AUFGABE A: Welche zwei Küchengeräte nennt der Text über das Teilen als Beispiele für Dinge, die höchstens einmal pro Halbjahr aus dem Schrank geholt werden?
AUFGABE B: Führe den Text über das Teilen nach seinem letzten Satz fort.

VORGEGEBENER TEXT:
_ _ _ _ _

Teilen macht Sinn

Wir alle kennen das doch: Man steht kurz vor dem nächsten kleinen eigenen Heimwerkerprojekt und weiß genau, dass man für die zehn Löcher in der Stahlbetonwand eigentlich einen Schlagbohrer bräuchte. Aber extra dafür einen Schlagbohrer kaufen? Nee, oder? Wie faktisch, dass es Nachbarn und Freunde gibt, die man ansprechen, anrufen kann oder denen man eine SMS senden kann.

Meine Erfahrung zeigt, dass man jedoch viel zu viele Haushaltsgeräte etc. im eigenen Haushalt hat, die man eigentlich nur ein zweimal im Jahr benötigt. Das Waffeleisen oder der Rührstab sind nur einige der Dinge, die zwar fast jeder in der eigenen Küche hat, die jedoch maximal einmal pro Halbjahr aus dem Schrank geholt werden.

_ _ _ _ _

(Datensätze aus einer Datenquelle)
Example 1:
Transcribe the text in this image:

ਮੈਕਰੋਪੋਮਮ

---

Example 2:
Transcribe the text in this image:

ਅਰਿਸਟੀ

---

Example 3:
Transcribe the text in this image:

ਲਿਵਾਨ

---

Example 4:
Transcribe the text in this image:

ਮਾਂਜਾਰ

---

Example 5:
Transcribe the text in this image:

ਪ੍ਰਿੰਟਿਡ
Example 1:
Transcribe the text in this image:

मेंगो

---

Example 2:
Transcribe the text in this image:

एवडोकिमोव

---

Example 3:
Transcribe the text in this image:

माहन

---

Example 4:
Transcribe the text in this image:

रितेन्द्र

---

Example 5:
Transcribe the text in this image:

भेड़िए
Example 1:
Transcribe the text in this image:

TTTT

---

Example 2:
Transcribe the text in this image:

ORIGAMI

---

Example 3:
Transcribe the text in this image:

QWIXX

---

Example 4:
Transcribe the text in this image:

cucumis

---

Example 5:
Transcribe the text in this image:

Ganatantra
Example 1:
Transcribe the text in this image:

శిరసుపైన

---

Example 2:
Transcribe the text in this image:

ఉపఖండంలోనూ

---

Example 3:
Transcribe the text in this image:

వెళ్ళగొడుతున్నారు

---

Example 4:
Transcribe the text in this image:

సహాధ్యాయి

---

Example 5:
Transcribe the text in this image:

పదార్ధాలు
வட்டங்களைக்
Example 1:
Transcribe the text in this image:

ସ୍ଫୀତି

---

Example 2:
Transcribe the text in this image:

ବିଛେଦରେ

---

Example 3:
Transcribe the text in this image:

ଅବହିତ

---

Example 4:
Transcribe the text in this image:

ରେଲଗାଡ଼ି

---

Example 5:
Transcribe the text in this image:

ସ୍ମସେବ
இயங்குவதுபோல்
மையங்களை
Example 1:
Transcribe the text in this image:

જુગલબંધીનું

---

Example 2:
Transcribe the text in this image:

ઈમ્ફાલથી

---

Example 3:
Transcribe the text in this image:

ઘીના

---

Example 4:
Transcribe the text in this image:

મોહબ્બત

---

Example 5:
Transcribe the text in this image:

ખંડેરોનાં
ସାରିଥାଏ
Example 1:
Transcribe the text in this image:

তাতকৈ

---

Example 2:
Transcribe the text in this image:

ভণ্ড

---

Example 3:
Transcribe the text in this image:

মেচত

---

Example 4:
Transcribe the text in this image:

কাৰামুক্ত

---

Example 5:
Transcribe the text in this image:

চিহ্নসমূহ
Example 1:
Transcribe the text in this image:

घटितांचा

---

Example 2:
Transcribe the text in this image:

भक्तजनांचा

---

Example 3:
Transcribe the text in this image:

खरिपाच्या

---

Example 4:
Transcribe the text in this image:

_ _ _ _ _

ANTWORTFELD A: Das Waffeleisen und den Rührstab.

ANTWORTFELD B:
Shareconomy – mehr als ein Trend

Im Internet zeichnet sich genau aus diesem Grund ein Trend ab: Shareconomy. Das organisierte Teilen von bestimmten Ressourcen in einer Gemeinschaft. Selbst große Autohersteller machen es vor: Das eigene Auto ist unwirtschaftlich, wenn man es nicht häufig nutzt. Caresharing ist ein zunehmender Trend und im Zuge der Urbanisierung ein logischer Schritt. Parkplätze sind knapp, die verstauten Straßen in der Innenstadt ein Elend.